Sysdig today published its Cloud-Native Security Report. The report found that 91% of runtime scans fail and only 2% of granted permissions are used in container environments.
Crystal Morin, cybersecurity strategist at Sysdig, said these results suggest that organizations are not making enough progress in securing cloud-native computing environments.
Based on Sysdig's analysis of millions of containers and thousands of cloud accounts, users, and roles, this study reinforces the need for continuous monitoring to secure cloud-native application environments. Morin says it has become clear that there are. He added that cybersecurity teams need to review the unnecessary privileges granted to end users as well as machines and software components as part of their efforts to implement Zero Trust IT.
However, the report also found some interesting contradictions. After analyzing nearly 6 million runtime image scans and over 500,000 continuous integration and delivery (CI/CD) build pipeline scans, we found that runtime scans had a vulnerability policy failure rate of 91%. compared to 71% for CI/CD pipelines.
In theory, Morin said, the more organizations shift responsibility for application security further to the left, the more the results should reverse. Organizations need to scan faster and more often. One possible explanation for this data is that additional dependencies outside the scope of the pipeline scan are being referenced. Another reason may be that organizations are simply skipping pipeline scans in favor of runtime checks to improve accuracy or reduce the burden on development teams. Finally, the report notes that, as is common with middleware components, not all packages are always checked.
Regardless of scan failure rates, more containers can be compromised than ever before. The report also notes that his 70% survival time in containers is less than 5 minutes. On average, it takes cybercriminals about 10 minutes to launch an attack. Morin points out that the longer a container is up, the more likely it is to be compromised.
Additionally, cybercriminals are becoming increasingly adept at monitoring cloud-native application environments, as they increasingly monitor vulnerable containers to be spun back. In fact, the amount of time his cybersecurity team has to discover and remediate container breaches is now increasing before cybercriminals exploit their exploits to laterally implant malware throughout his IT environment.
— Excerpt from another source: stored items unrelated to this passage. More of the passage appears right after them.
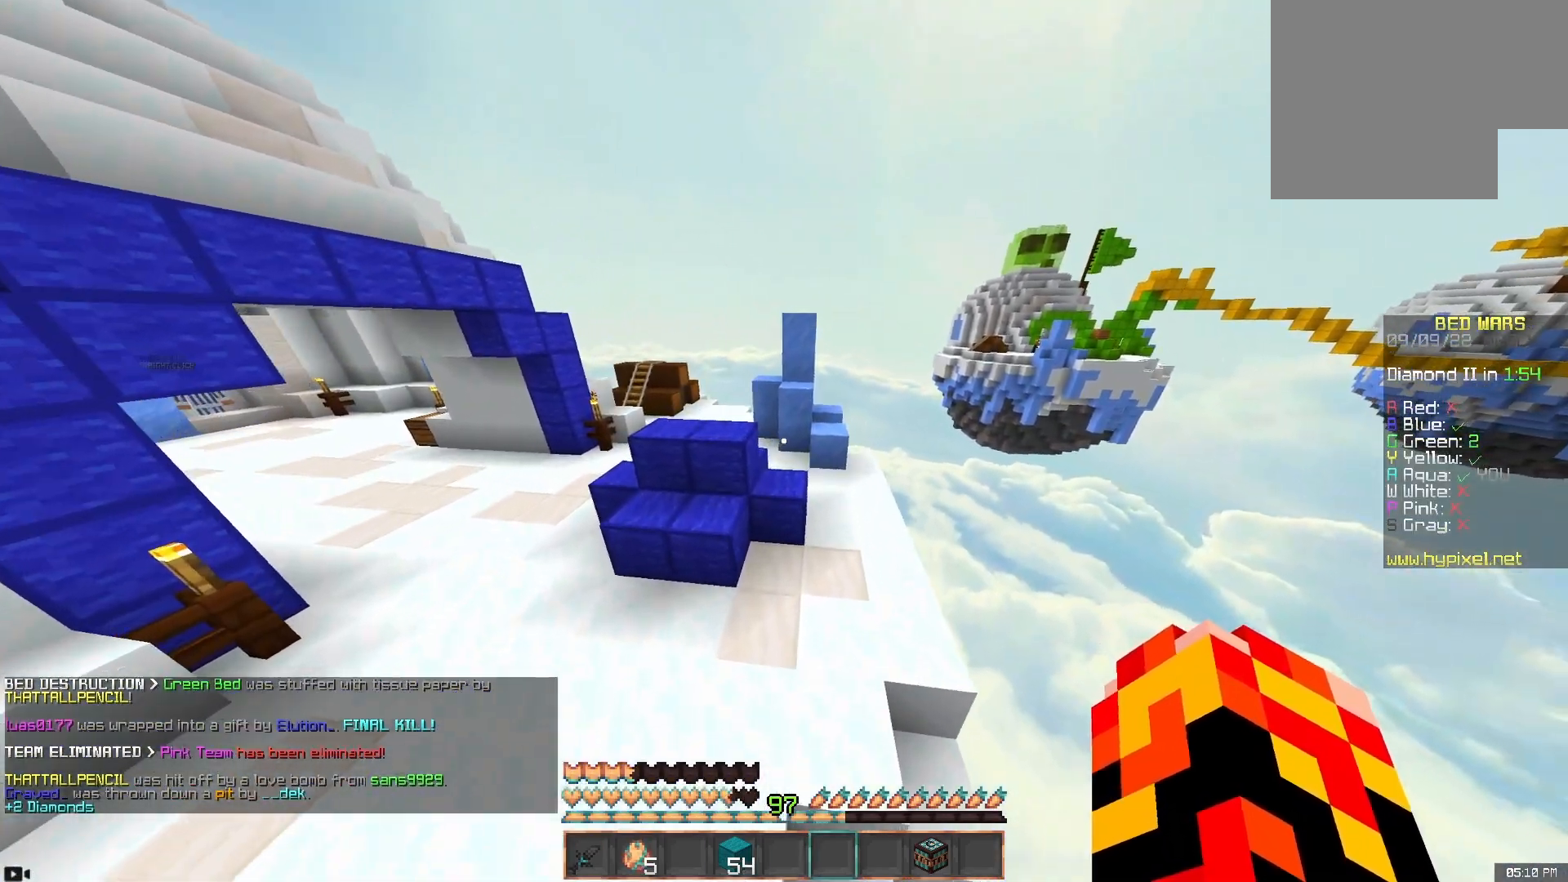
{"keys": ["d", "w"], "mouse": ["left"], "events": [[83, "d", "up"], [183, "d", "down"], [233, "mouse_left", "down"]]}
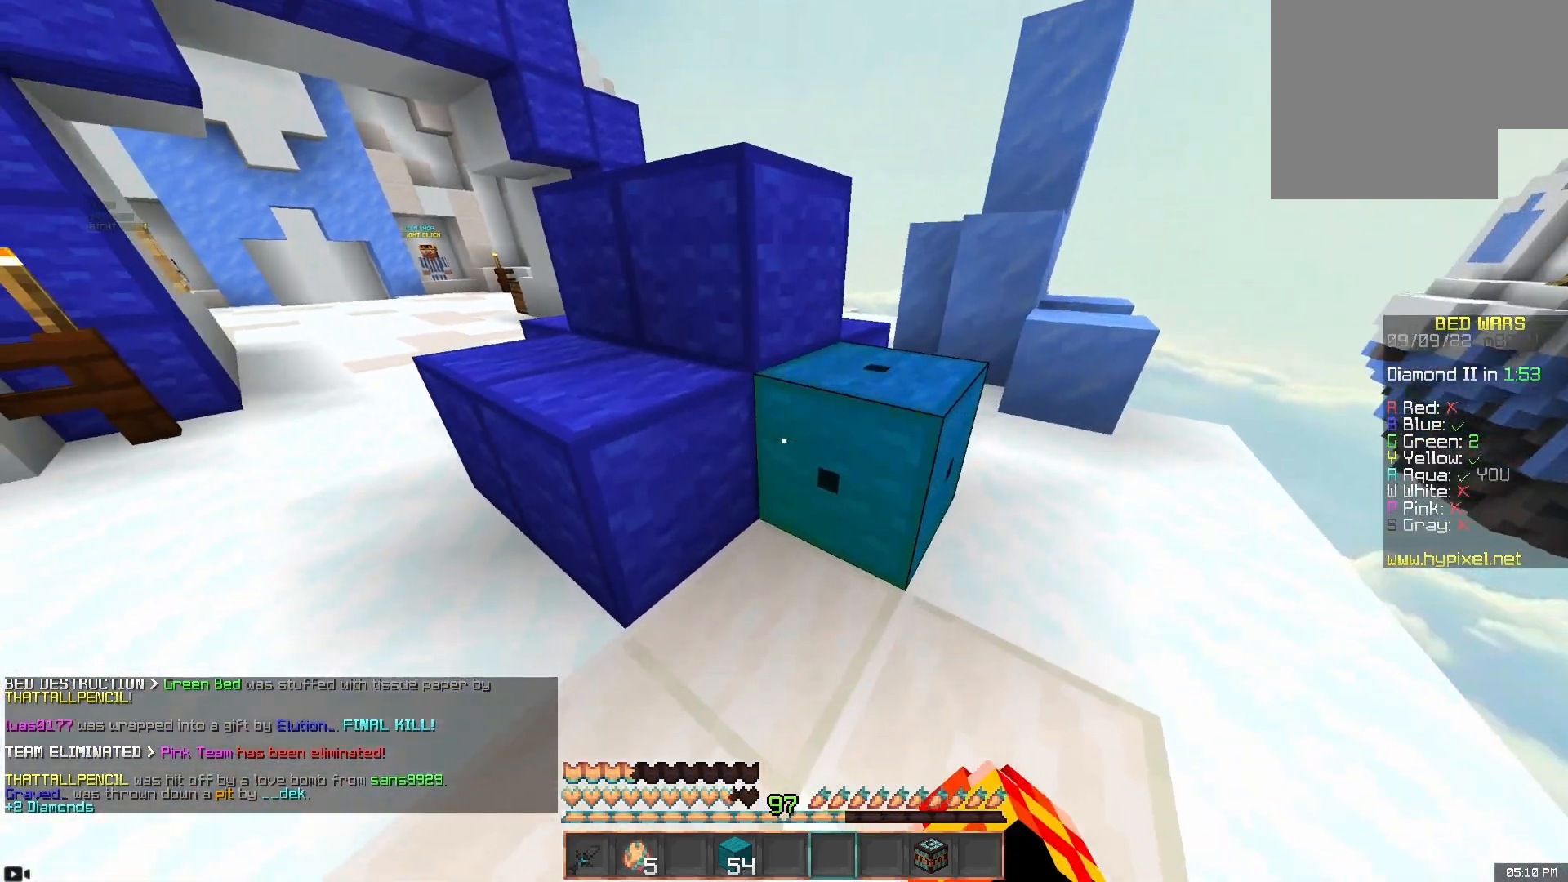
{"keys": ["d"], "mouse": ["left"], "events": [[17, "w", "up"]]}
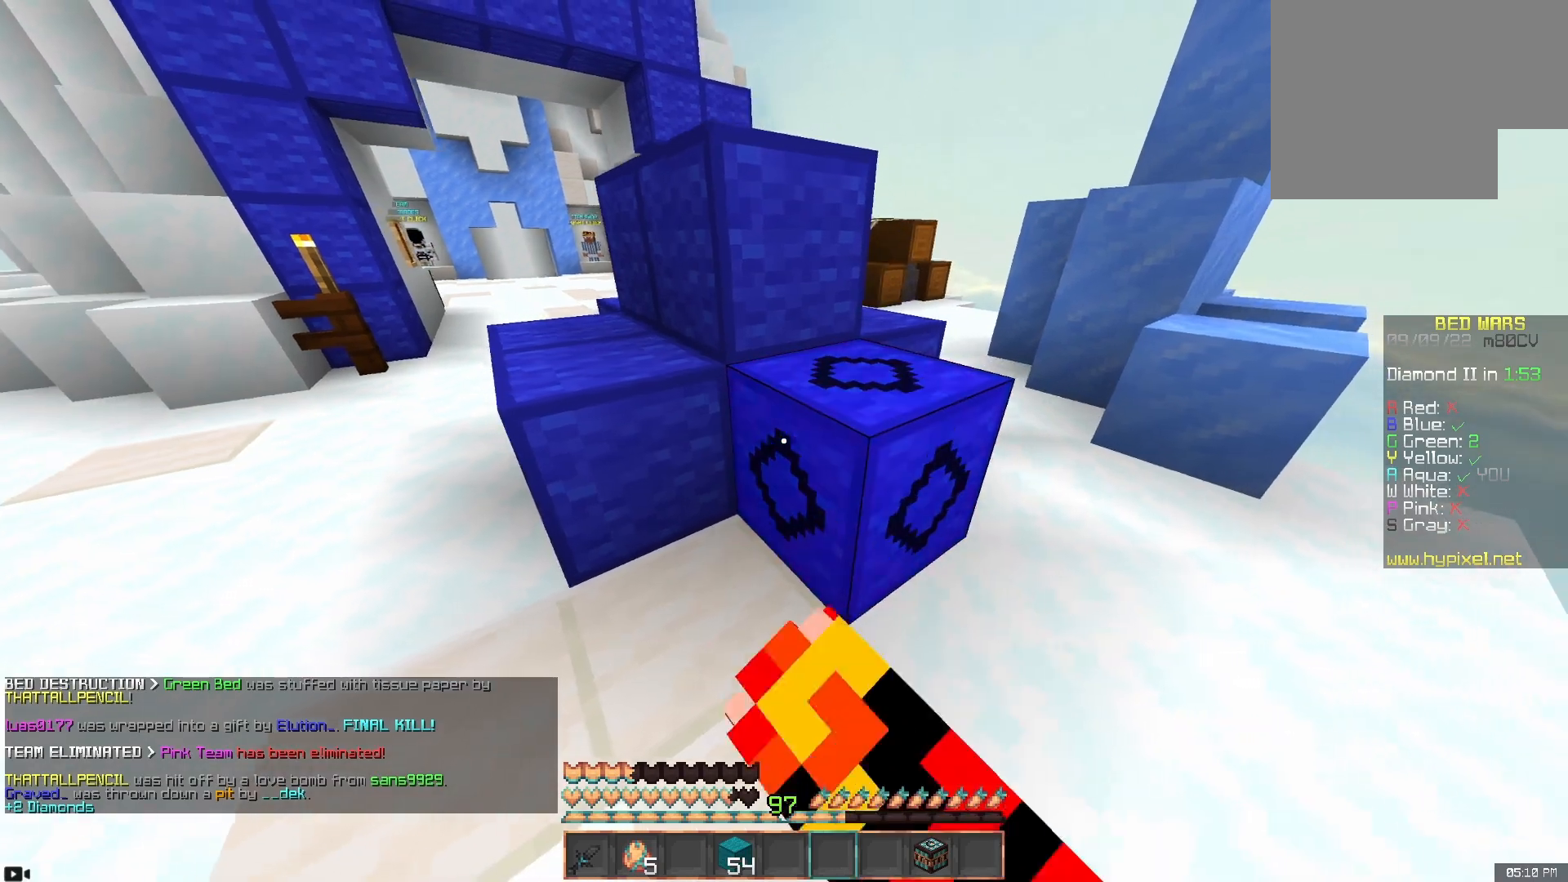
{"keys": [], "mouse": ["left"], "events": [[133, "s", "down"], [383, "s", "up"], [500, "d", "up"]]}
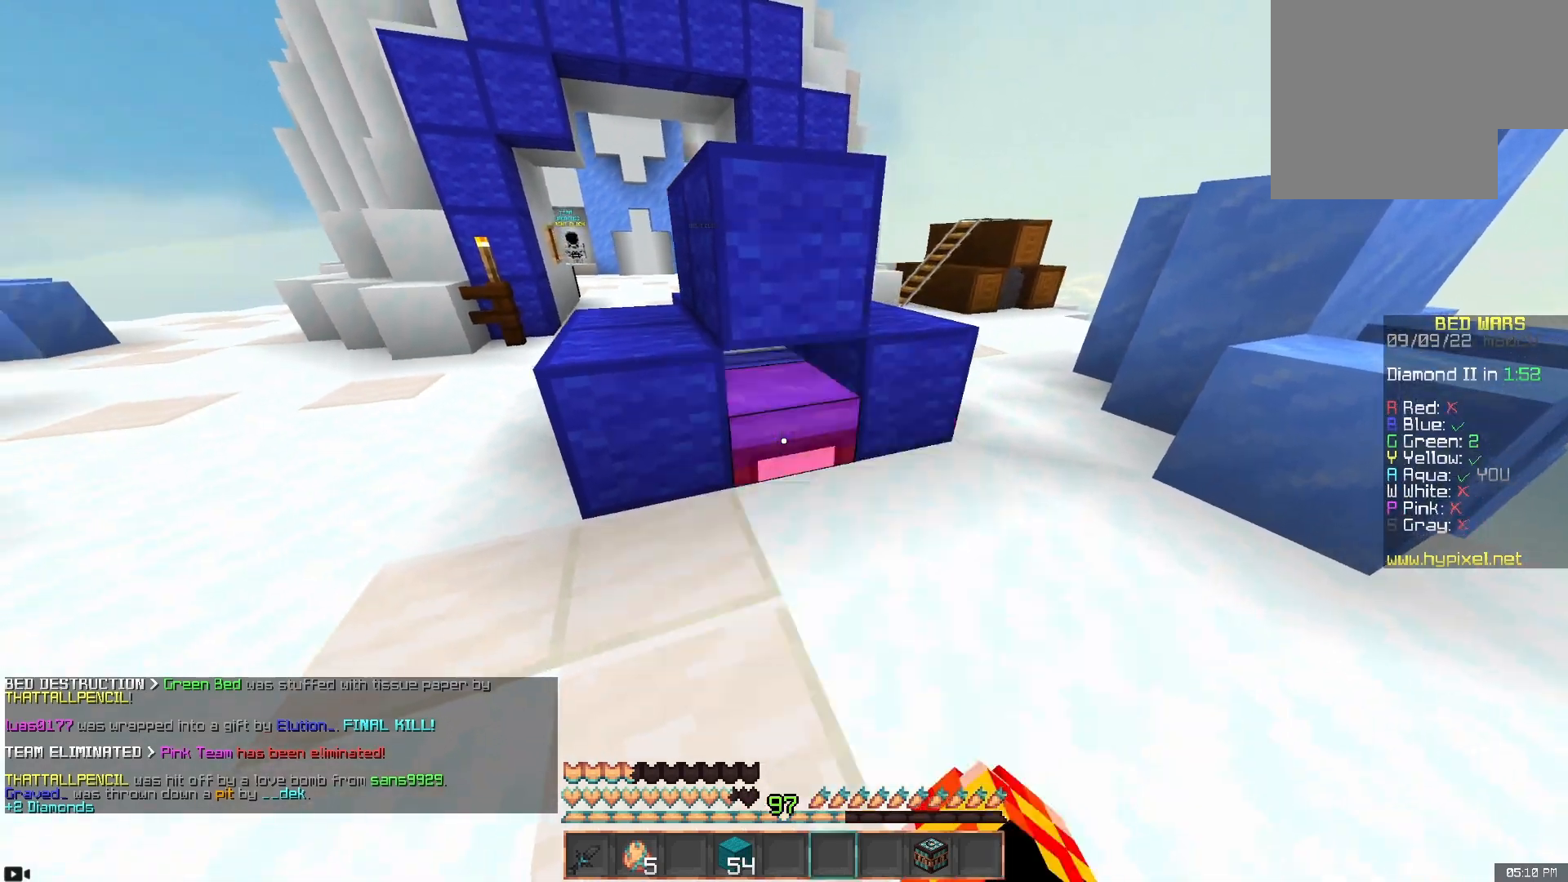
{"keys": [], "mouse": ["left"], "events": []}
It's measured in minutes, Morin said.
The Sysdig report states that 35% of attacks were identifiable by identifying indicators of compromise (IoCs), while the remaining 65% required additional behavioral detection mechanisms.
Finally, the report also reveals that more and more artificial intelligence (AI) models are running in cloud-native application environments. More than two-thirds (69%) of organizations have not yet incorporated AI into their cloud environments. 31% of enterprises integrate AI frameworks and packages, but only 15% of these integrations are used for generative AI tools such as: As a large-scale language model (LLM). AI adoption varies widely, but one thing is clear: new types of software artifacts are emerging in container environments that need to be secured.
As always, the challenge now is to distinguish what level of cybersecurity risk each of these artifacts actually represents to an organization.